◆ **Task description**:
A single stretch of the material below is to be transcribed exactly, starting at the line with "1.059,00 kr." and ending after the line with "ć dzieci szansą".
───── Record extracts ─────
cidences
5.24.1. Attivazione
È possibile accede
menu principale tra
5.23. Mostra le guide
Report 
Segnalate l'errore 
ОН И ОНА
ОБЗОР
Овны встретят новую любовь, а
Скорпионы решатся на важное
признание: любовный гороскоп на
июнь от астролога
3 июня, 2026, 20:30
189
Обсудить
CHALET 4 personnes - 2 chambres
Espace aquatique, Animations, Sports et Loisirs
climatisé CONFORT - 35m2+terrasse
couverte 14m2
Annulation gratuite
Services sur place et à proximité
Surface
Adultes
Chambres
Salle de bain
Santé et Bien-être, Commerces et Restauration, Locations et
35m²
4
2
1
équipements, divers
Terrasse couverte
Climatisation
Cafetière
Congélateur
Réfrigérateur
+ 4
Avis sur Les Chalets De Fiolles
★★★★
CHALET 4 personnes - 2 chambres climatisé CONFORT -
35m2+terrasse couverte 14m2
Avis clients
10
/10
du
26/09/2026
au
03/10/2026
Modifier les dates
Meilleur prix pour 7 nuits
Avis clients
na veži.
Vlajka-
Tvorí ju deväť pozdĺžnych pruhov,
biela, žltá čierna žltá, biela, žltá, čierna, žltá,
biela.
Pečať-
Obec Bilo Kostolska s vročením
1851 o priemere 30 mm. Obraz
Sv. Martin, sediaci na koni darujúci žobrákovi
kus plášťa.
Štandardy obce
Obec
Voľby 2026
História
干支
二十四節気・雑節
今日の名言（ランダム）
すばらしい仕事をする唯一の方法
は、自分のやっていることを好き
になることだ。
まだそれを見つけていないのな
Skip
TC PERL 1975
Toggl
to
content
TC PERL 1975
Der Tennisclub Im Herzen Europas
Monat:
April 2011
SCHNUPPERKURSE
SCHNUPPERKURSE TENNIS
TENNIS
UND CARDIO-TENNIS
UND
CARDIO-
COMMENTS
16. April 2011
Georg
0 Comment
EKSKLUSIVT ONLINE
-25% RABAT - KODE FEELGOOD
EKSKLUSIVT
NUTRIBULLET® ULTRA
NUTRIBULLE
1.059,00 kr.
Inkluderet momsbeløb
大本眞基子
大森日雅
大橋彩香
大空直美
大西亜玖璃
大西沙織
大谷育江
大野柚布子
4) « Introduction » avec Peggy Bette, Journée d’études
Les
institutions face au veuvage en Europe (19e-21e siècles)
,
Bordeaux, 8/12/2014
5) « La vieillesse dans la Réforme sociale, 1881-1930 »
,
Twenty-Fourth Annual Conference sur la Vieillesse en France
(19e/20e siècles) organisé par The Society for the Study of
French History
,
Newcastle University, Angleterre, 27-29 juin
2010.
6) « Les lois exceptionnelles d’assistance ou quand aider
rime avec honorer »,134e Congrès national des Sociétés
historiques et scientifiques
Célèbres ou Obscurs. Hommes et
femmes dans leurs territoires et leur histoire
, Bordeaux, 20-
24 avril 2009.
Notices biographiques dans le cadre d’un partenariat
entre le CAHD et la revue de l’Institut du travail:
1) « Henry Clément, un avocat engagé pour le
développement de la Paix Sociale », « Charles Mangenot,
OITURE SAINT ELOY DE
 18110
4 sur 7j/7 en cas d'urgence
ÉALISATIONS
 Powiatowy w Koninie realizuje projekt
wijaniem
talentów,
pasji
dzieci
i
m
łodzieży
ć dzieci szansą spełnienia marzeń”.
─────
───── Record extracts ─────
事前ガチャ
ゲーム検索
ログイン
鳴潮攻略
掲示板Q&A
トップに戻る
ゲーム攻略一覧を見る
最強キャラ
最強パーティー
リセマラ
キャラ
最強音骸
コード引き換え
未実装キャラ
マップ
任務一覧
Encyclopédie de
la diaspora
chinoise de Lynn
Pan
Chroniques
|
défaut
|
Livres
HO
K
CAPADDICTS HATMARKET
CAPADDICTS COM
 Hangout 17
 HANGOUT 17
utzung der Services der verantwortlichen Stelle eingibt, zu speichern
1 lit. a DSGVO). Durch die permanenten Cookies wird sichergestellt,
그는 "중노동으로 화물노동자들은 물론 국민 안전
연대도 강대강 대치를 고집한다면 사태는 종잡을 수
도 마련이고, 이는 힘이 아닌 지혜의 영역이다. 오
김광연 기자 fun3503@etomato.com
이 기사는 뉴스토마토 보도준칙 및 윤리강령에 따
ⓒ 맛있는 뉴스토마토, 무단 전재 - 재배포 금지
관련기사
─────
───── Record extracts ─────
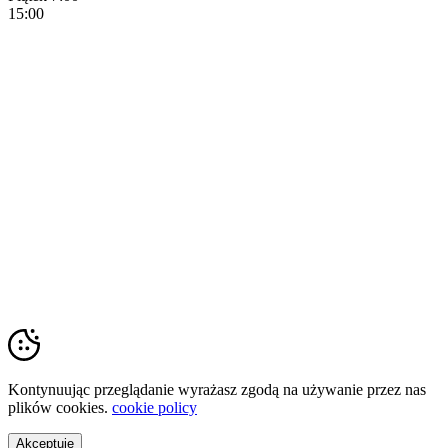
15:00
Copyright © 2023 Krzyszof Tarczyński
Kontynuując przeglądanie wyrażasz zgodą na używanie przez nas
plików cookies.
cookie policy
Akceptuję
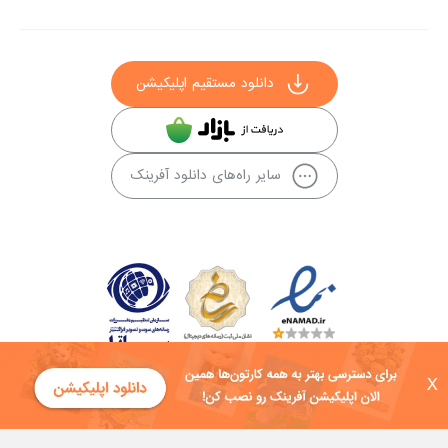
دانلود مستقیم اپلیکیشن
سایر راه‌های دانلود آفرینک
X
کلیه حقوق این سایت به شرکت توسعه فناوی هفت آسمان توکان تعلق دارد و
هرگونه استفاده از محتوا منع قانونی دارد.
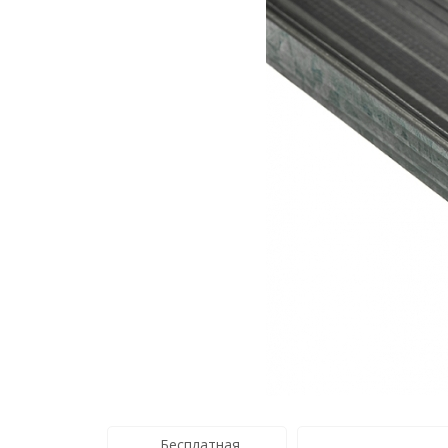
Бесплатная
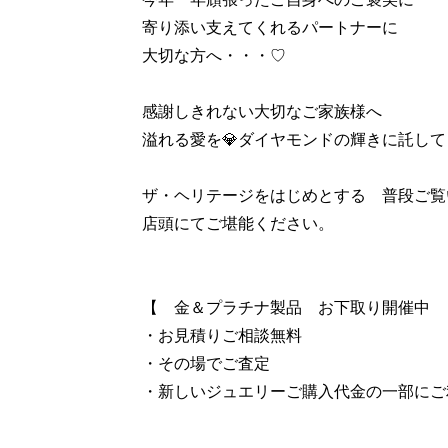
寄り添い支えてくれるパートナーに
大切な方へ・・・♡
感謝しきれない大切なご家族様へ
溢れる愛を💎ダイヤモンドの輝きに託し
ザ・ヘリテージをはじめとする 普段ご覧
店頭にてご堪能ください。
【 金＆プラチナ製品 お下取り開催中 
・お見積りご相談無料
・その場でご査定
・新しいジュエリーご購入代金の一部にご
─────
◆ **Output of the task**:
1.059,00 kr.
Inkluderet momsbeløb
大本眞基子
大森日雅
大橋彩香
大空直美
大西亜玖璃
大西沙織
大谷育江
大野柚布子
4) « Introduction » avec Peggy Bette, Journée d’études
Les
institutions face au veuvage en Europe (19e-21e siècles)
,
Bordeaux, 8/12/2014
5) « La vieillesse dans la Réforme sociale, 1881-1930 »
,
Twenty-Fourth Annual Conference sur la Vieillesse en France
(19e/20e siècles) organisé par The Society for the Study of
French History
,
Newcastle University, Angleterre, 27-29 juin
2010.
6) « Les lois exceptionnelles d’assistance ou quand aider
rime avec honorer »,134e Congrès national des Sociétés
historiques et scientifiques
Célèbres ou Obscurs. Hommes et
femmes dans leurs territoires et leur histoire
, Bordeaux, 20-
24 avril 2009.
Notices biographiques dans le cadre d’un partenariat
entre le CAHD et la revue de l’Institut du travail:
1) « Henry Clément, un avocat engagé pour le
développement de la Paix Sociale », « Charles Mangenot,
OITURE SAINT ELOY DE
 18110
4 sur 7j/7 en cas d'urgence
ÉALISATIONS
 Powiatowy w Koninie realizuje projekt
wijaniem
talentów,
pasji
dzieci
i
m
łodzieży
ć dzieci szansą spełnienia marzeń”.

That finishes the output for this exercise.